→ **TASK DIRECTIONS**
Rewrite all of the material below as a JSON list of strings, one string per line, with blank lines skipped and the pictures left out.
+++ DATASET CONTENT
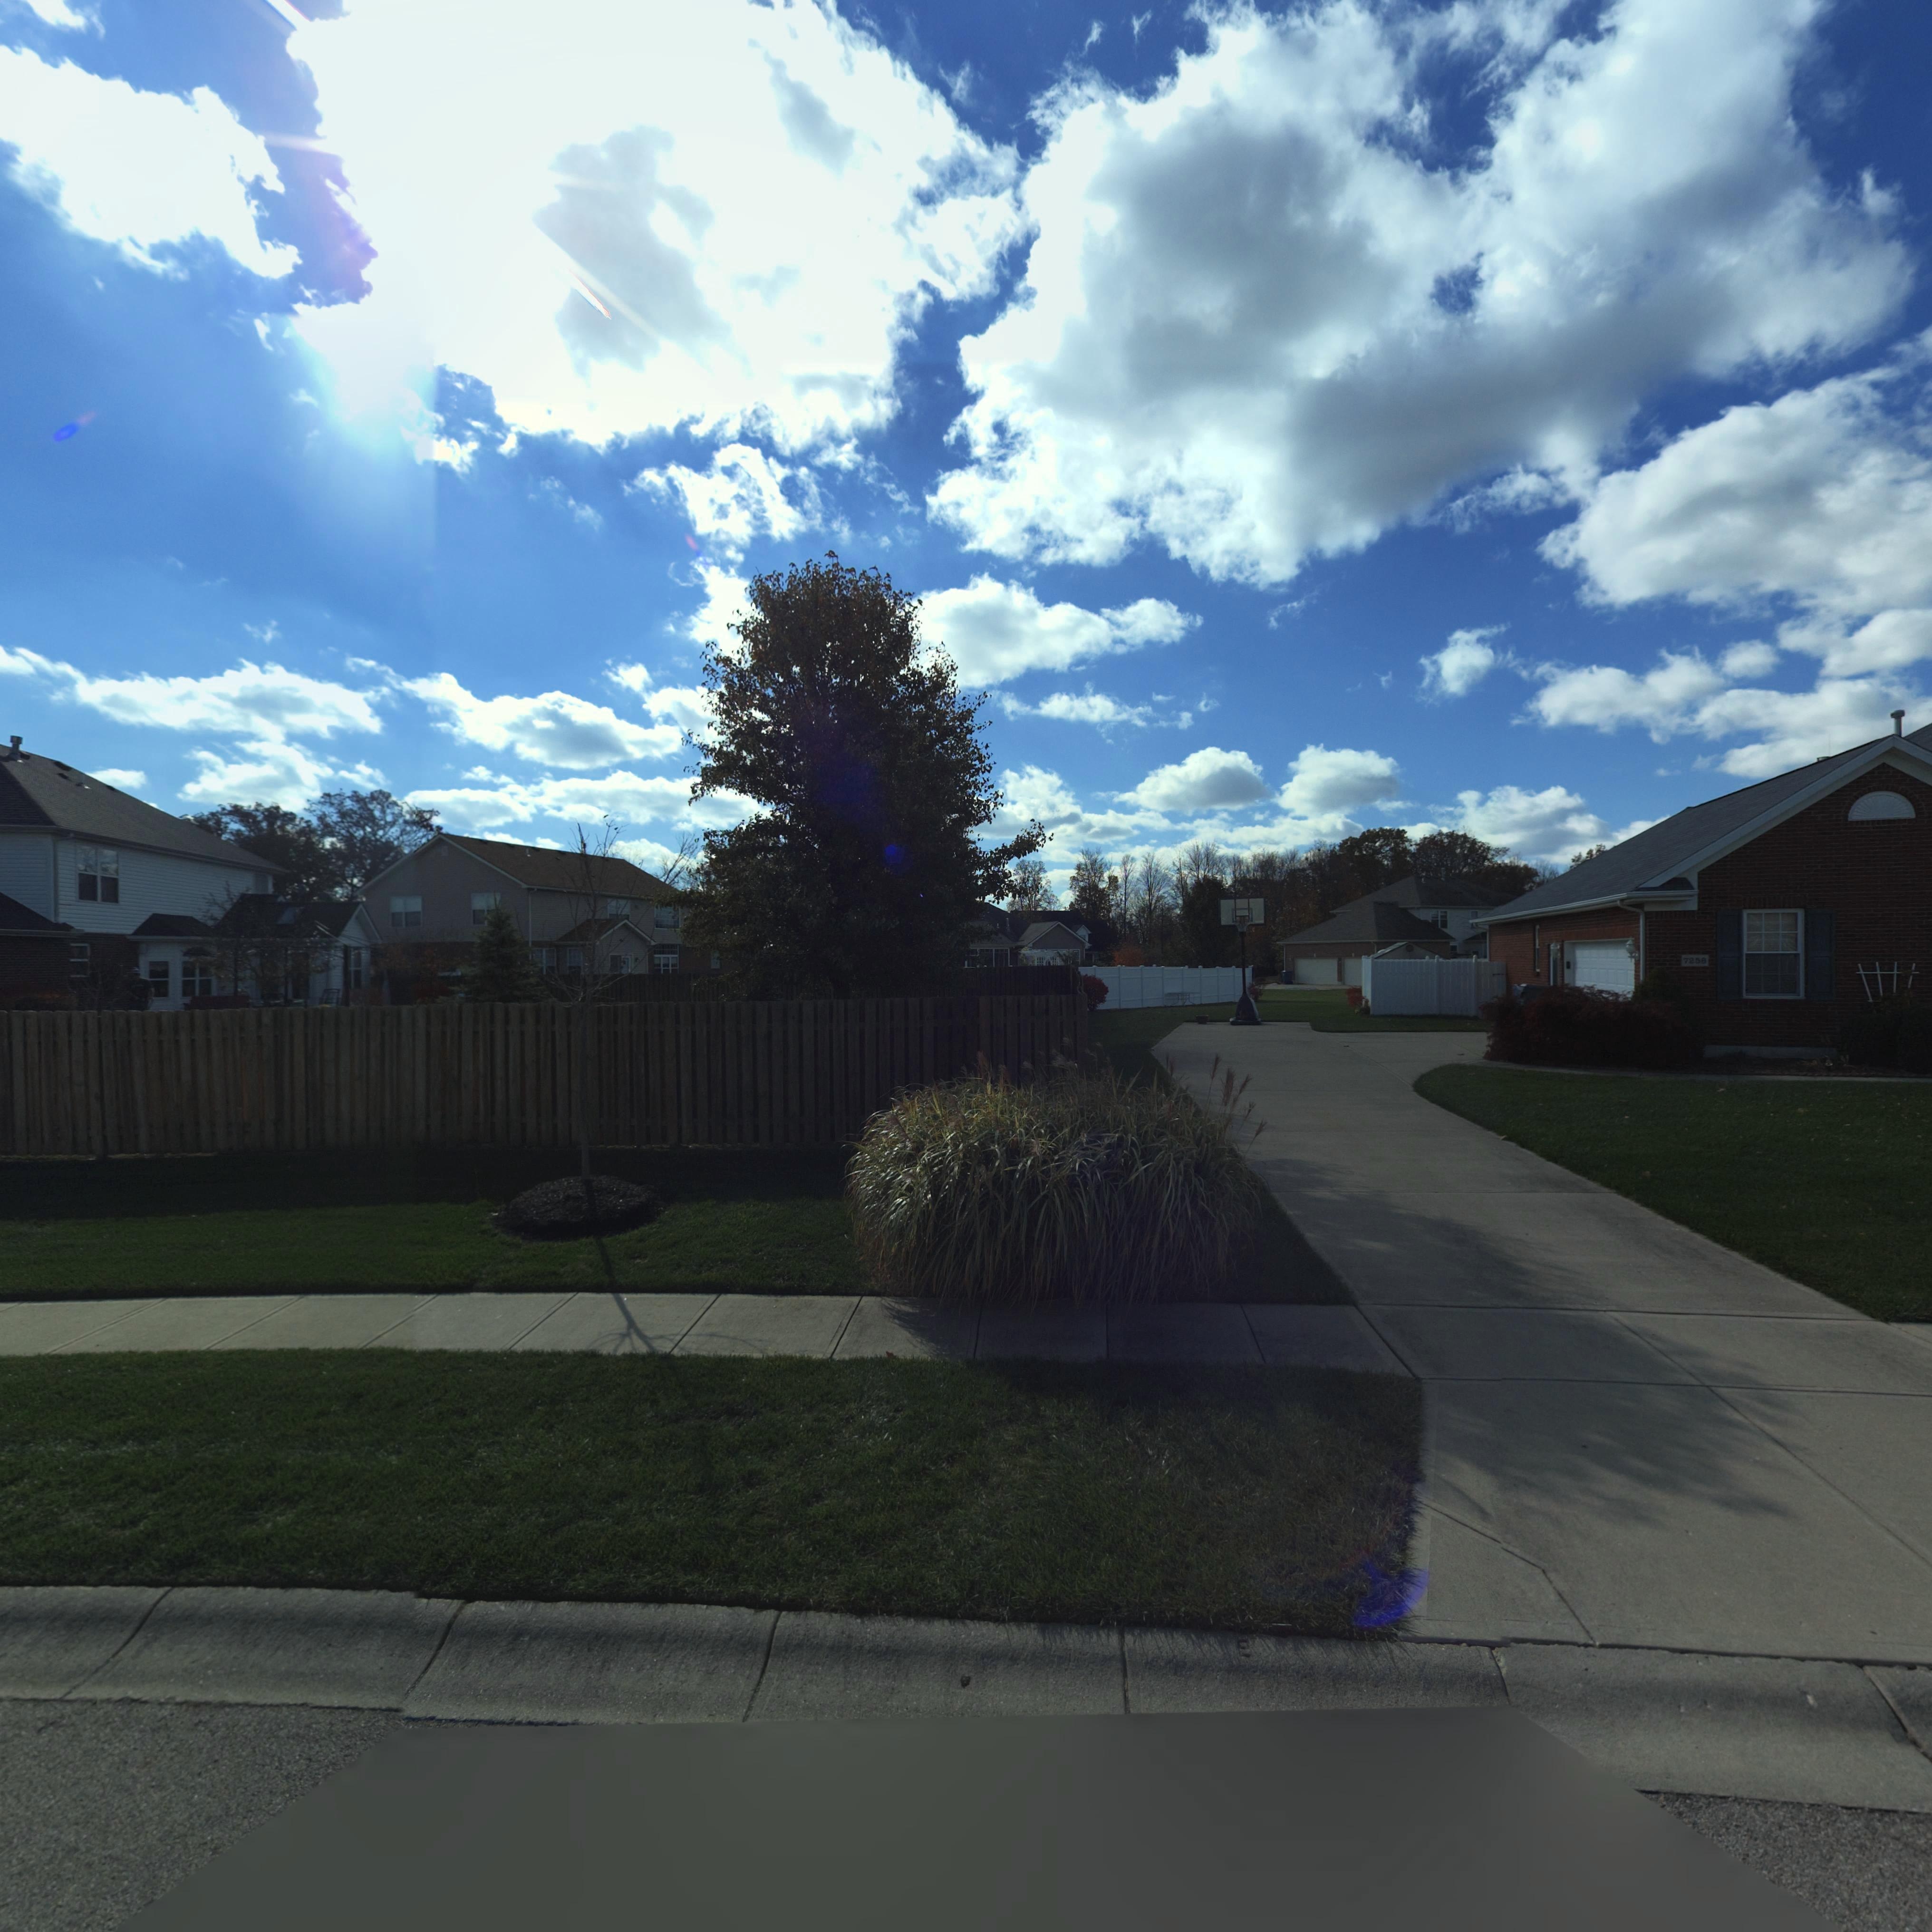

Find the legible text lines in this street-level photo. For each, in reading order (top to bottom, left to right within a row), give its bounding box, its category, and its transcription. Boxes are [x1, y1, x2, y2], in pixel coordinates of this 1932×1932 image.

[1682, 957, 1707, 964] StreetNumber: 7256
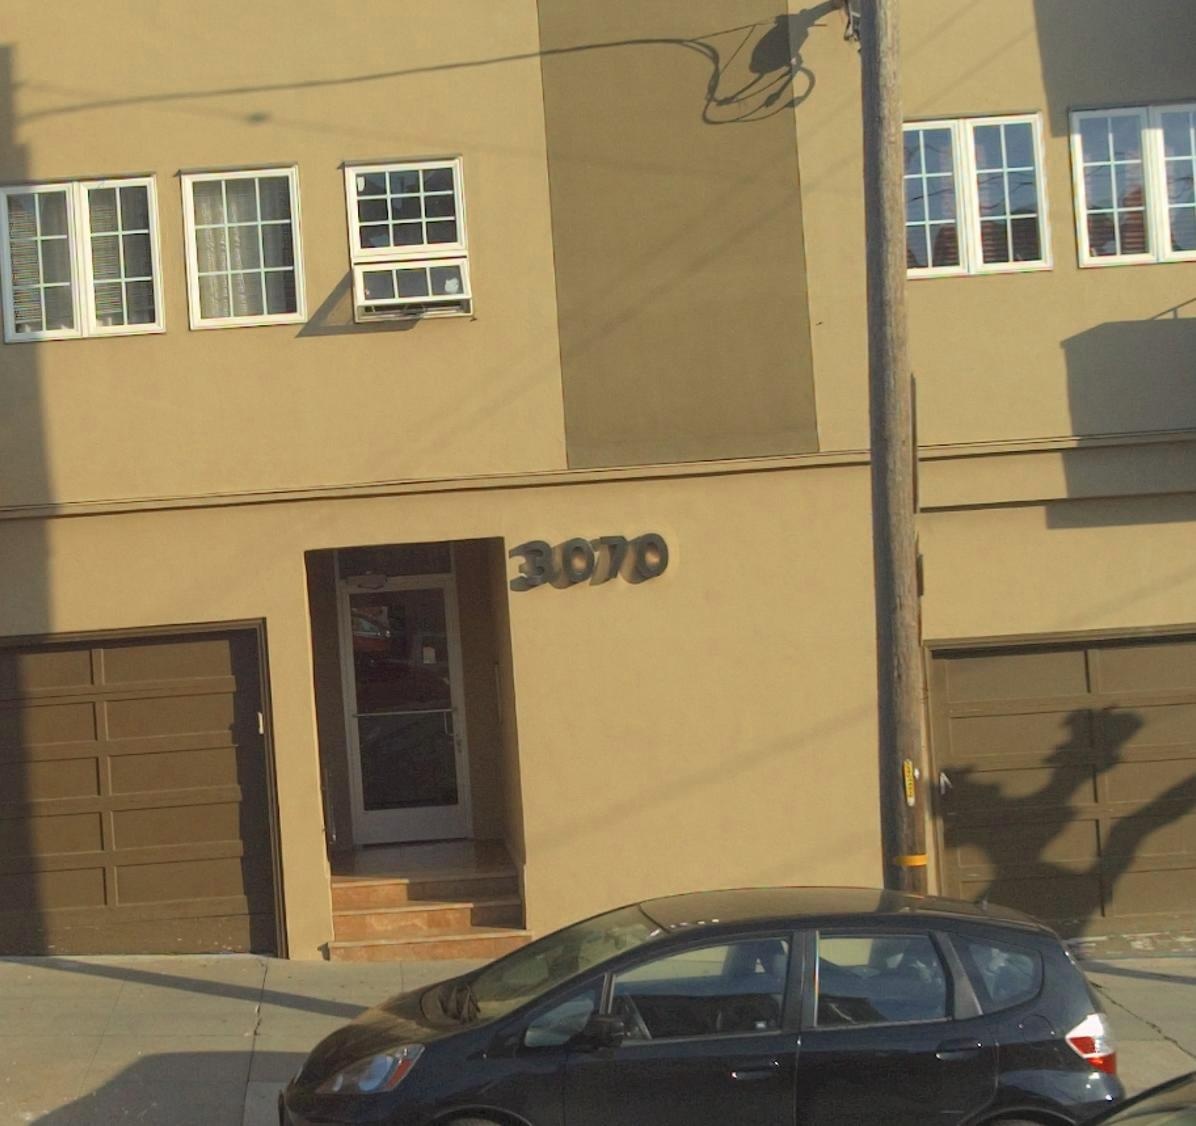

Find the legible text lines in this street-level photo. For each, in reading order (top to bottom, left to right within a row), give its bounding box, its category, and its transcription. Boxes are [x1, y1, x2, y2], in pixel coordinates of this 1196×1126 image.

[520, 529, 672, 590] StreetNumber: 3070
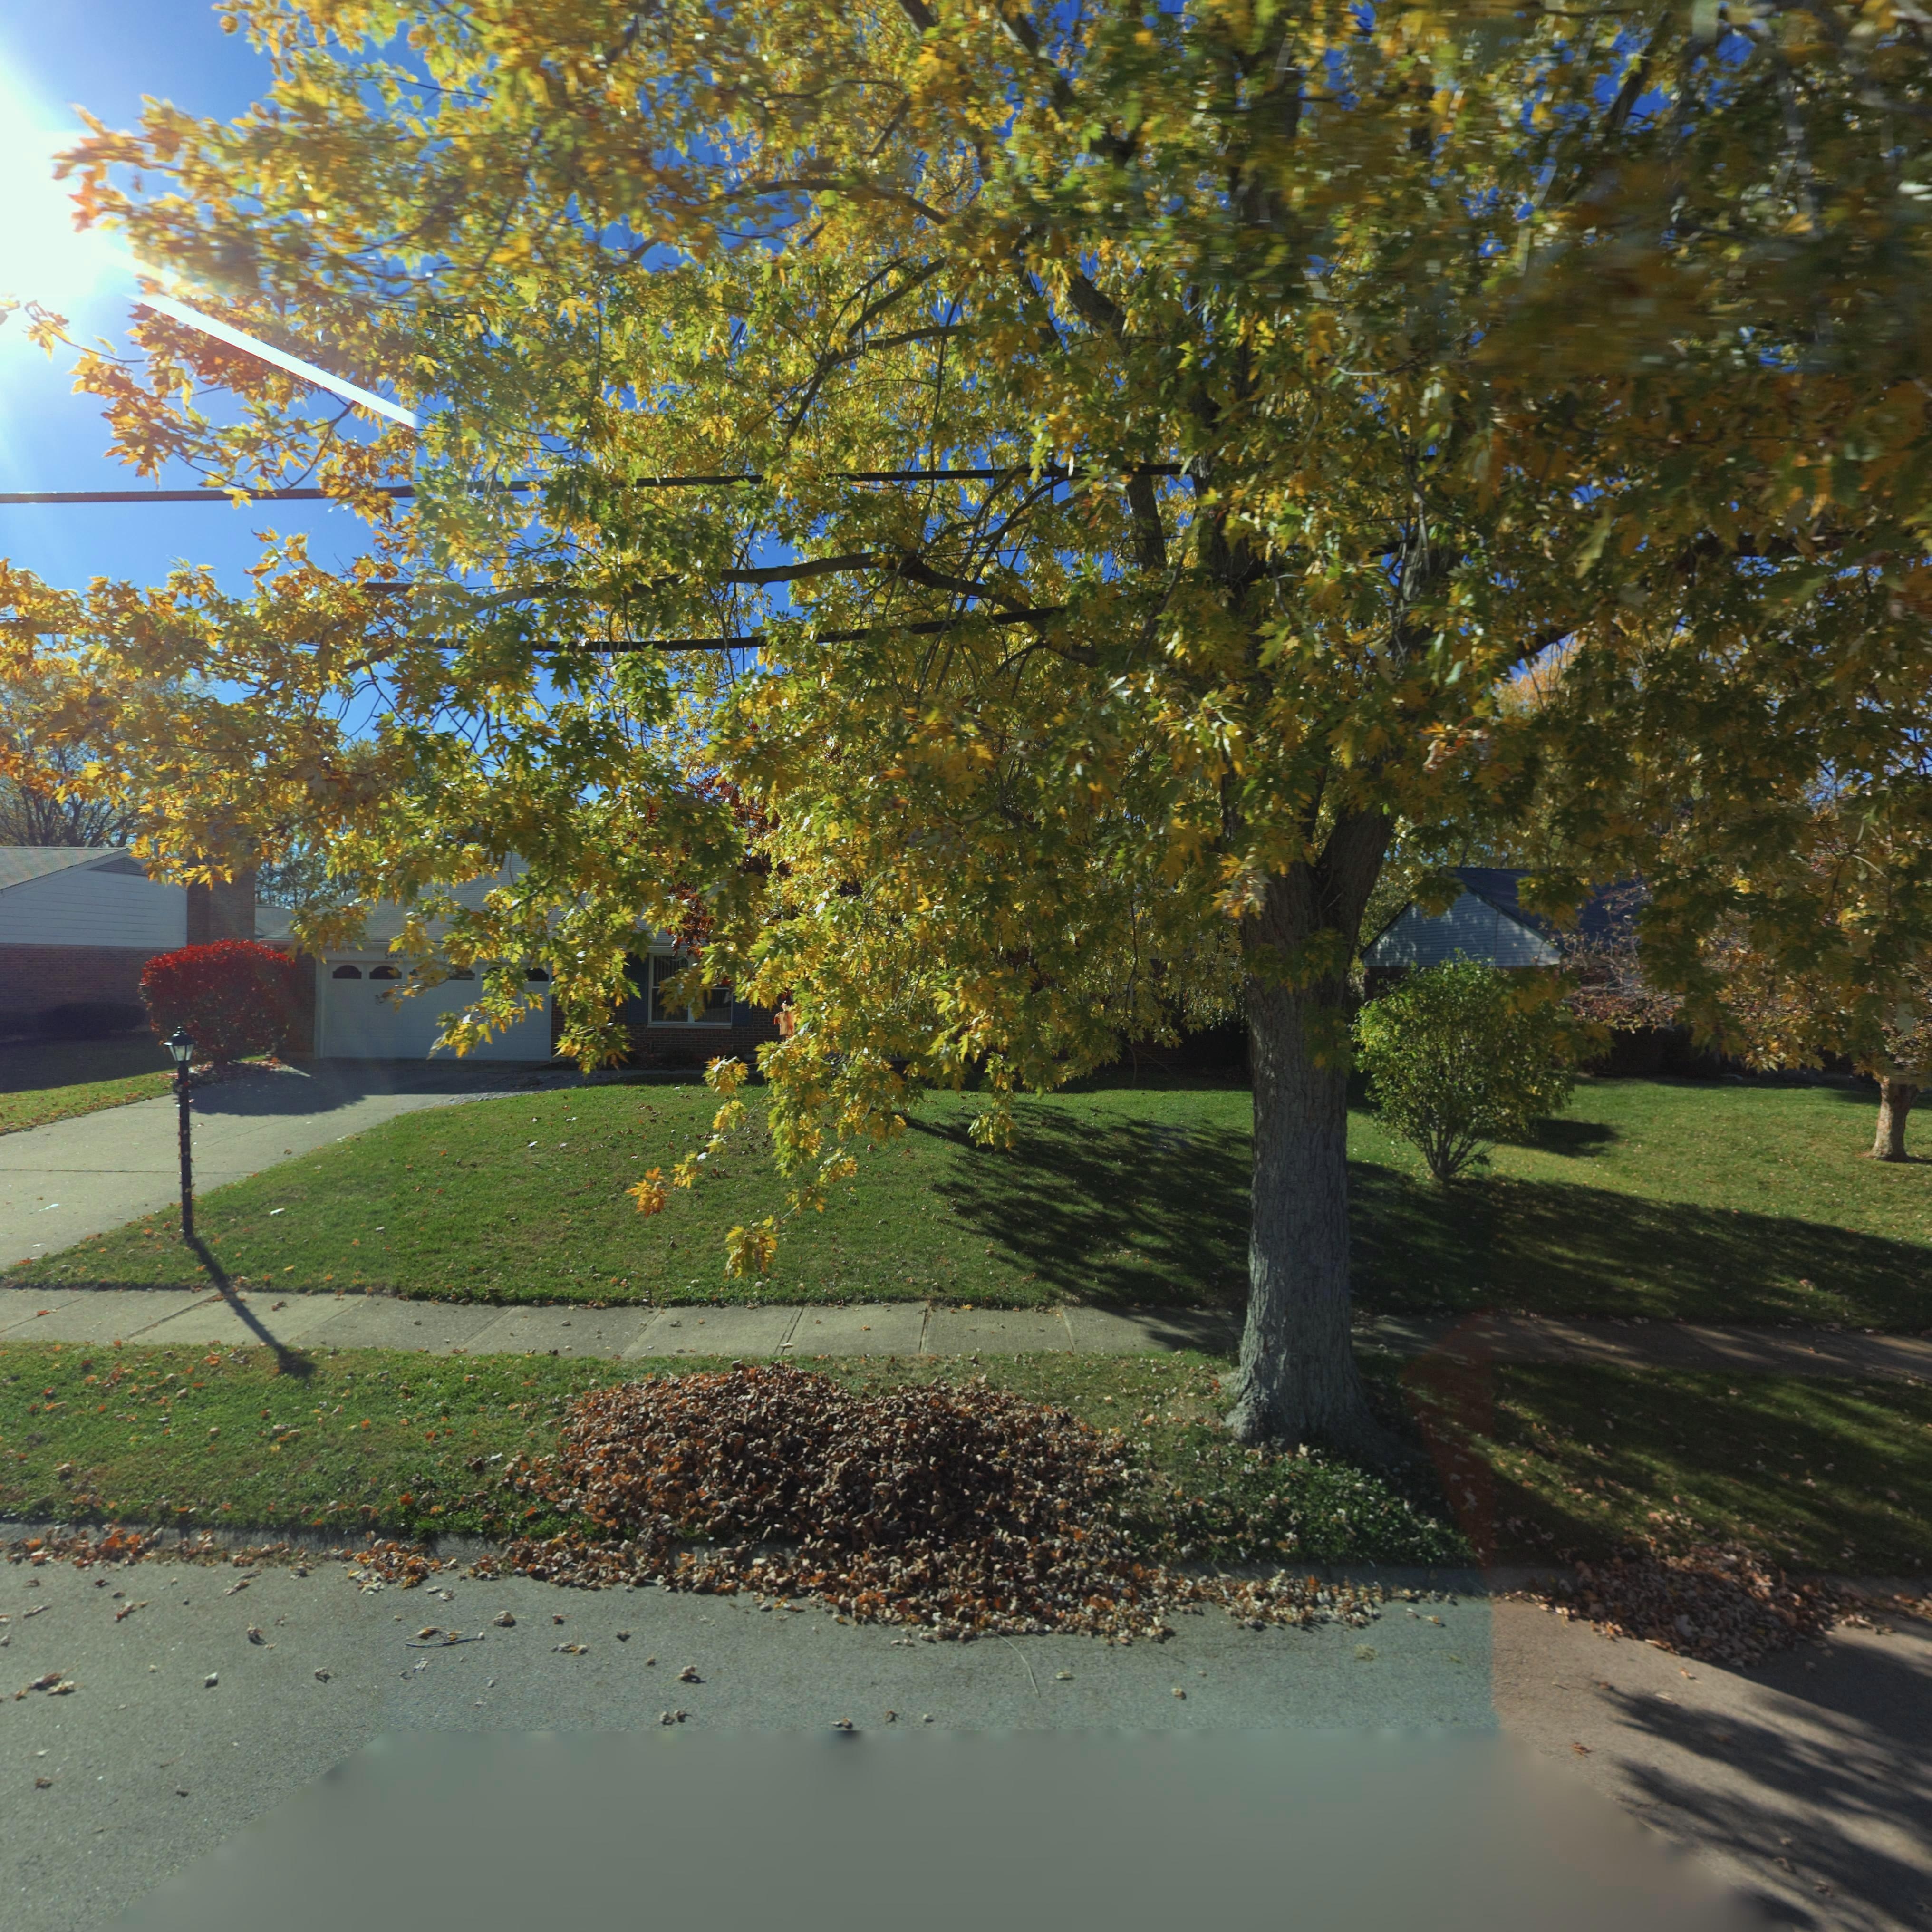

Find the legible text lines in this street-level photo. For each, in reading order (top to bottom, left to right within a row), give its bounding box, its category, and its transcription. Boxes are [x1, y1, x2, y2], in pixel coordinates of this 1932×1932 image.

[384, 949, 423, 960] StreetNumber: Seve*t*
++++++
→ **SOLUTION FOR THIS PROBLEM**
[
  "Find the legible text lines in this street-level photo. For each, in reading order (top to bottom, left to right within a row), give its bounding box, its category, and its transcription. Boxes are [x1, y1, x2, y2], in pixel coordinates of this 1932×1932 image.",
  "[1682, 957, 1707, 964] StreetNumber: 7256",
  "Find the legible text lines in this street-level photo. For each, in reading order (top to bottom, left to right within a row), give its bounding box, its category, and its transcription. Boxes are [x1, y1, x2, y2], in pixel coordinates of this 1196×1126 image.",
  "[520, 529, 672, 590] StreetNumber: 3070",
  "Find the legible text lines in this street-level photo. For each, in reading order (top to bottom, left to right within a row), give its bounding box, its category, and its transcription. Boxes are [x1, y1, x2, y2], in pixel coordinates of this 1932×1932 image.",
  "[384, 949, 423, 960] StreetNumber: Seve*t*"
]